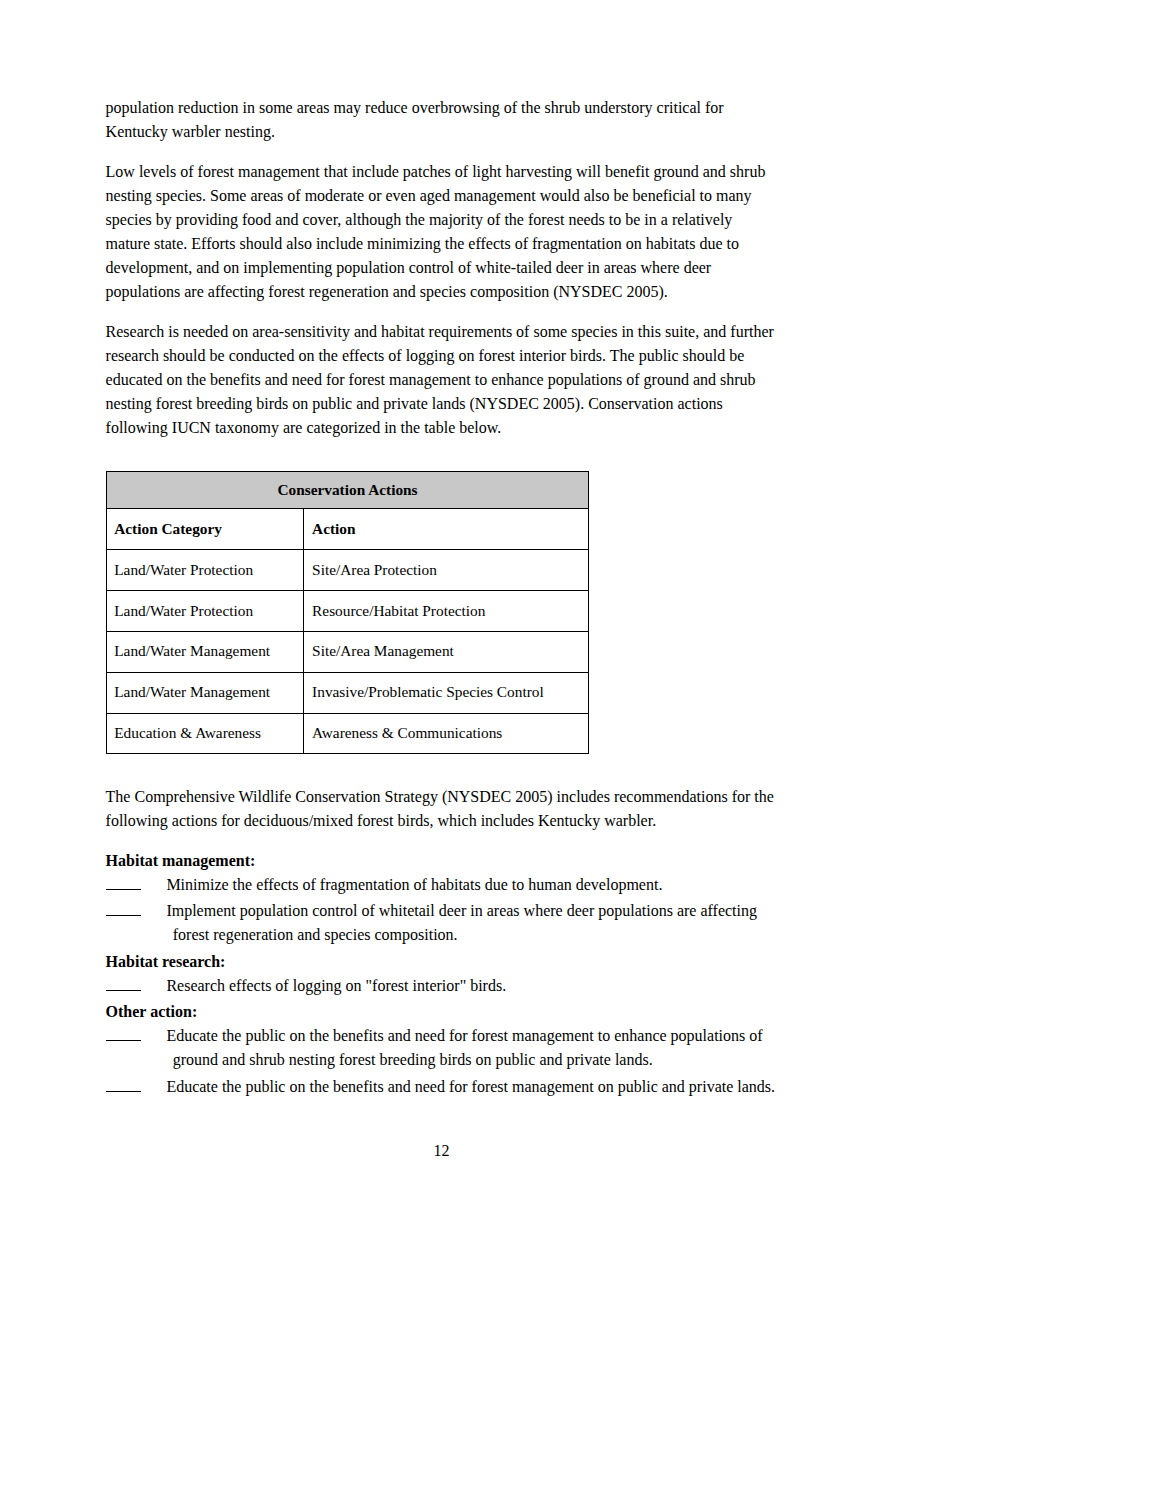population reduction in some areas may reduce overbrowsing of the shrub understory critical for Kentucky warbler nesting.
Low levels of forest management that include patches of light harvesting will benefit ground and shrub nesting species. Some areas of moderate or even aged management would also be beneficial to many species by providing food and cover, although the majority of the forest needs to be in a relatively mature state. Efforts should also include minimizing the effects of fragmentation on habitats due to development, and on implementing population control of white-tailed deer in areas where deer populations are affecting forest regeneration and species composition (NYSDEC 2005).
Research is needed on area-sensitivity and habitat requirements of some species in this suite, and further research should be conducted on the effects of logging on forest interior birds. The public should be educated on the benefits and need for forest management to enhance populations of ground and shrub nesting forest breeding birds on public and private lands (NYSDEC 2005). Conservation actions following IUCN taxonomy are categorized in the table below.
Conservation Actions
| Action Category | Action |
| --- | --- |
| Land/Water Protection | Site/Area Protection |
| Land/Water Protection | Resource/Habitat Protection |
| Land/Water Management | Site/Area Management |
| Land/Water Management | Invasive/Problematic Species Control |
| Education & Awareness | Awareness & Communications |
The Comprehensive Wildlife Conservation Strategy (NYSDEC 2005) includes recommendations for the following actions for deciduous/mixed forest birds, which includes Kentucky warbler.
Habitat management:
Minimize the effects of fragmentation of habitats due to human development.
Implement population control of whitetail deer in areas where deer populations are affecting forest regeneration and species composition.
Habitat research:
Research effects of logging on "forest interior" birds.
Other action:
Educate the public on the benefits and need for forest management to enhance populations of ground and shrub nesting forest breeding birds on public and private lands.
Educate the public on the benefits and need for forest management on public and private lands.
12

=-=-=

*The problem*: Could you report how many lines in the data above include the word "Protection"? Give the number and nothing more.

*Finished task*: 2